DATA FOR PROCESSING:

━━━━━━━━━━━━━━━━━━━━━━━━━━━━━━

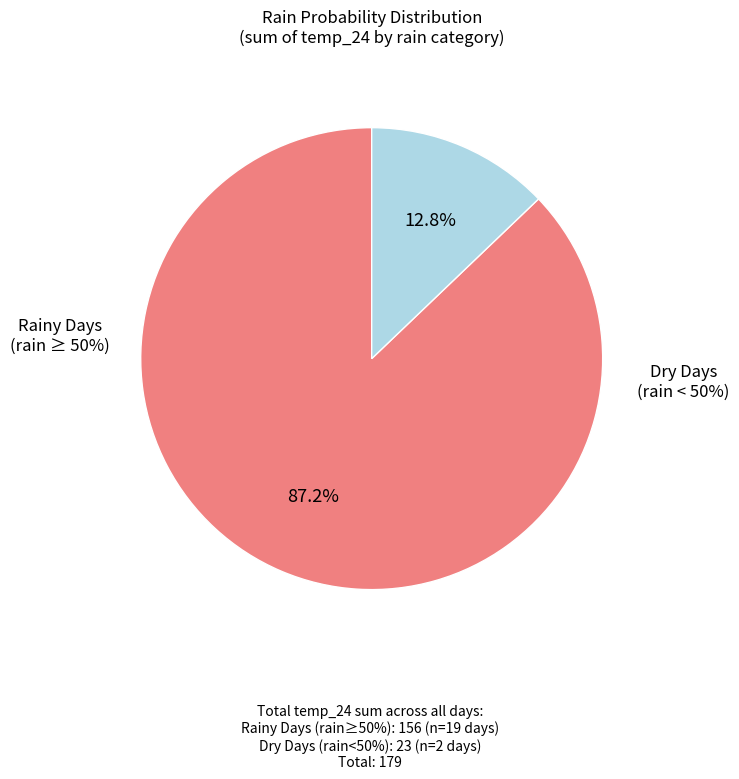

Does any single category account for the majority?

Yes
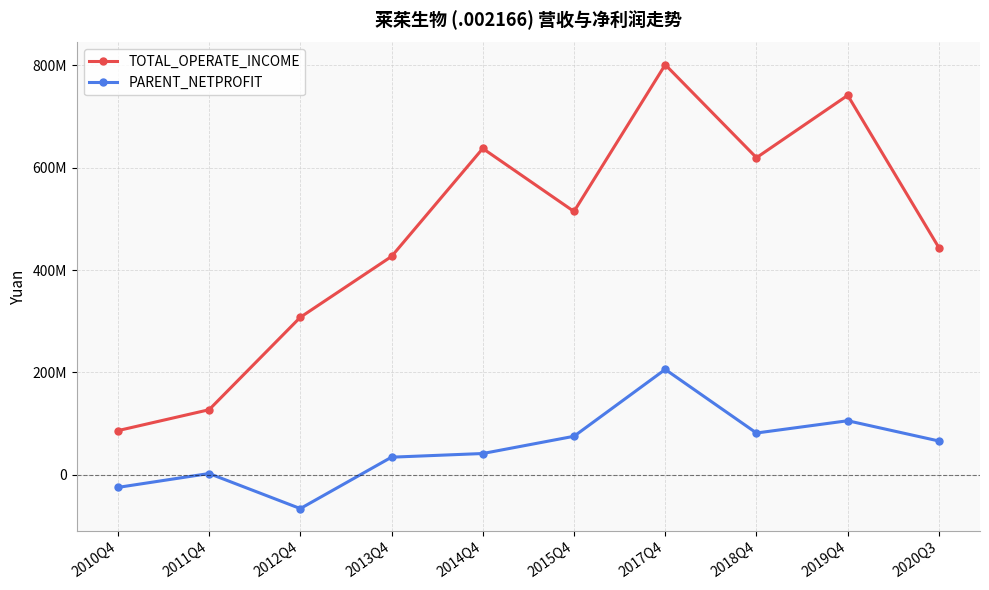

Reading left to right, transcribe all the data shown in this chart.

TOTAL_OPERATE_INCOME: 86299533.4	127160740.6	307739216.0	426617655.0	637594395.3	514471244.3	801262687.5	619556202.8	741402631.3	443593351.2
PARENT_NETPROFIT: -24610687.3	2526157.2	-65965364.6	34448225.7	41610798.3	75299237.9	205939682.2	81664313.7	105653080.2	66056882.5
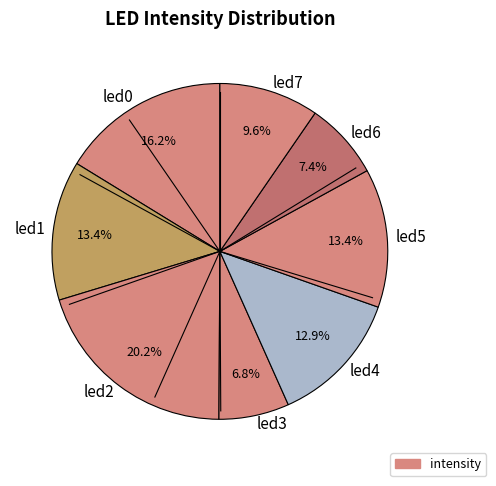

Is led0 the majority of the pie?

No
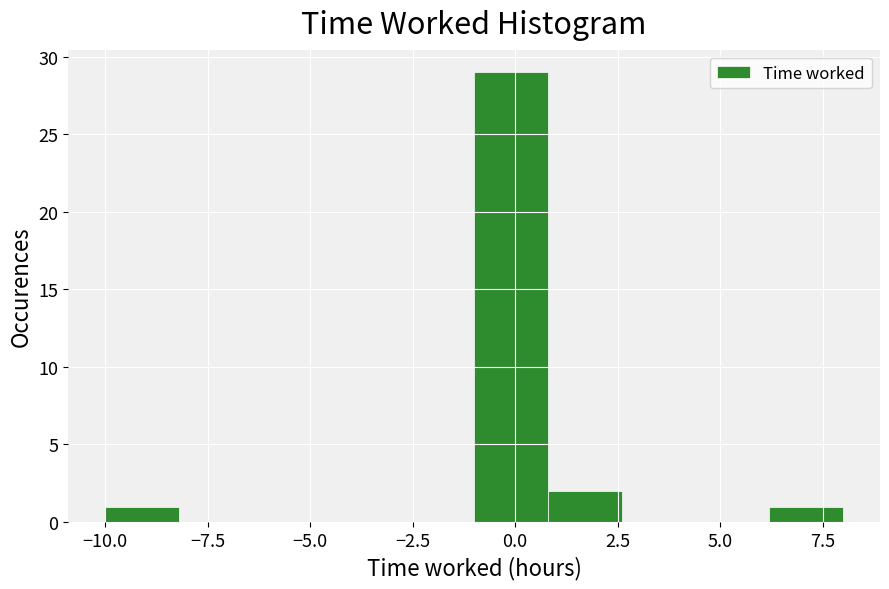

Around what value on the x-axis is the tallest bar? Give the approximate position of its centre, as read against the axis.

0.0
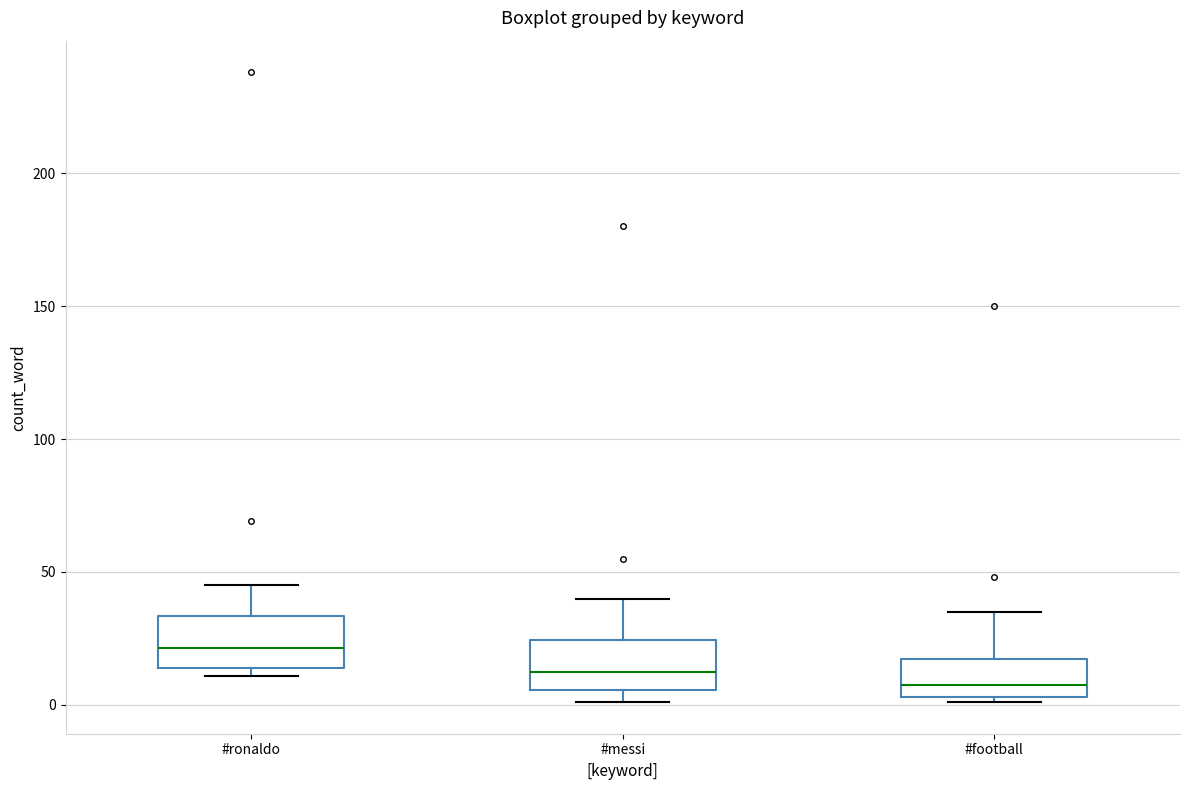

Which box's median line is the lowest?

#football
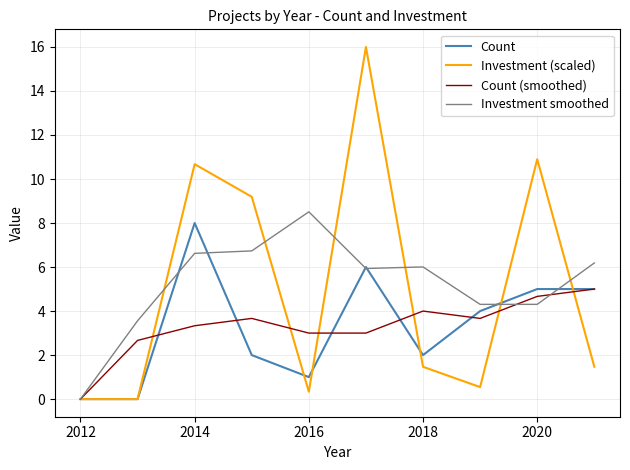

Count the number of categories in the chart.

10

━━━━━━━━━━━━━━━━━━━━━━━━━━━━━━

TASK STATEMENT:
Copy out every one of the records above word for word, omitting the pictures.

EXERCISE SOLUTION:
Does any single category account for the majority?

Yes

Reading left to right, transcribe all the data shown in this chart.

TOTAL_OPERATE_INCOME: 86299533.4	127160740.6	307739216.0	426617655.0	637594395.3	514471244.3	801262687.5	619556202.8	741402631.3	443593351.2
PARENT_NETPROFIT: -24610687.3	2526157.2	-65965364.6	34448225.7	41610798.3	75299237.9	205939682.2	81664313.7	105653080.2	66056882.5

Is led0 the majority of the pie?

No

Around what value on the x-axis is the tallest bar? Give the approximate position of its centre, as read against the axis.

0.0

Which box's median line is the lowest?

#football

Count the number of categories in the chart.

10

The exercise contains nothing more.